TO-DO ITEM:
Copy out everything in the data below from the line containing "What is the maximum value shown in the chart?" down to the line containing "Where does the", both of those lines included.

*** Opening DATA FOR PROCESSING ***

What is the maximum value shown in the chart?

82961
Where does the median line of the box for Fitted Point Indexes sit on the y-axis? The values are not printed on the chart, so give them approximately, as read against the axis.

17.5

*** Closing DATA FOR PROCESSING ***
*** Opening DATA FOR PROCESSING ***

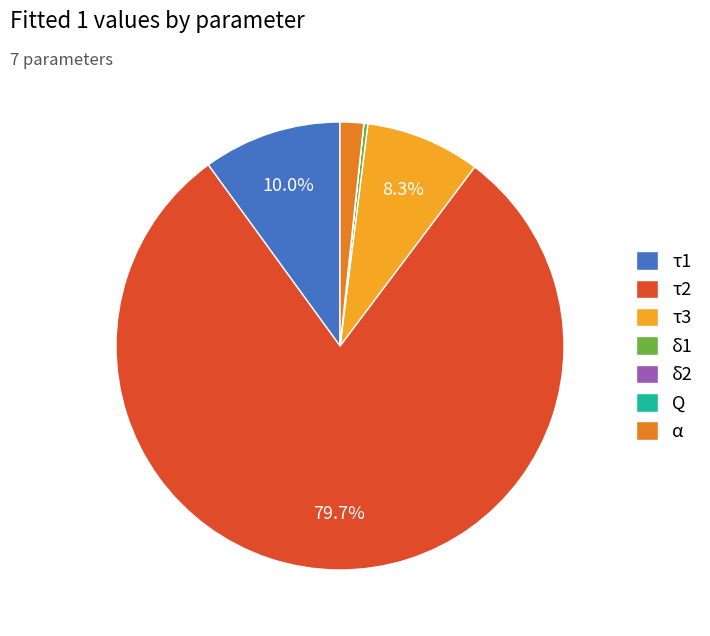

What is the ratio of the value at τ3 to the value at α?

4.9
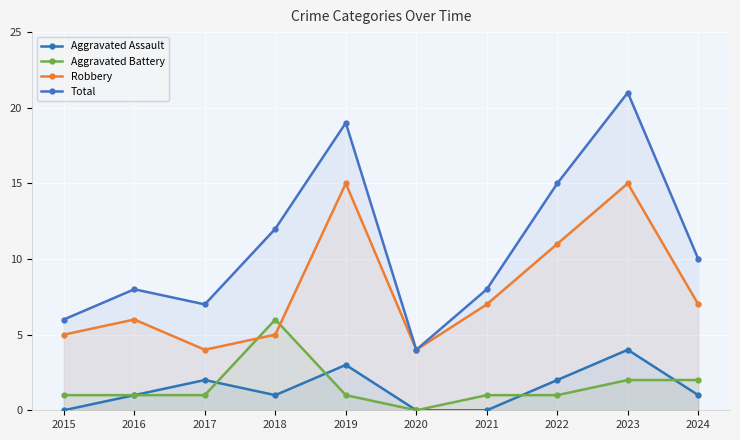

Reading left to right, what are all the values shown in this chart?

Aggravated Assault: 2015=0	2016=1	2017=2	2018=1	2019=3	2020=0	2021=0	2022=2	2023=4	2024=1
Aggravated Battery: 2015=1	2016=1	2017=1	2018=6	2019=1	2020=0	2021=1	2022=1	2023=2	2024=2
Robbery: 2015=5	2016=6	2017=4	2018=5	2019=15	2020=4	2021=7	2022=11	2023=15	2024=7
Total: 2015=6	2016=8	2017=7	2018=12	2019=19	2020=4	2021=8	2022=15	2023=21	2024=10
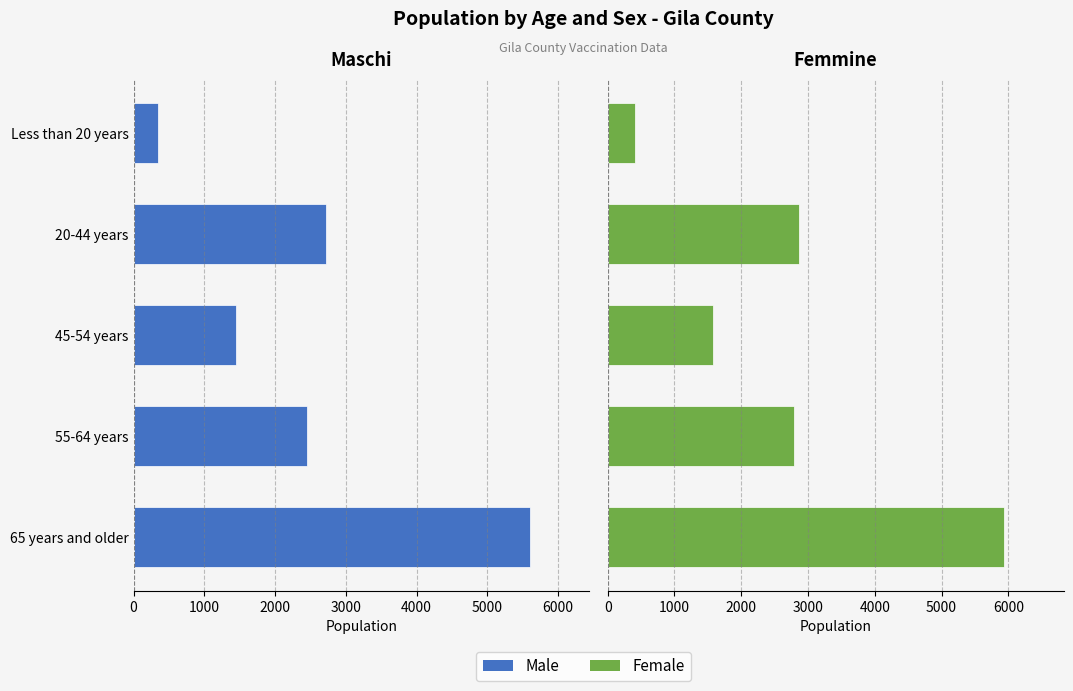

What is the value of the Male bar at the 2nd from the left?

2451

*** Closing DATA FOR PROCESSING ***

THE ANSWER:
What is the maximum value shown in the chart?

82961
Where does the median line of the box for Fitted Point Indexes sit on the y-axis? The values are not printed on the chart, so give them approximately, as read against the axis.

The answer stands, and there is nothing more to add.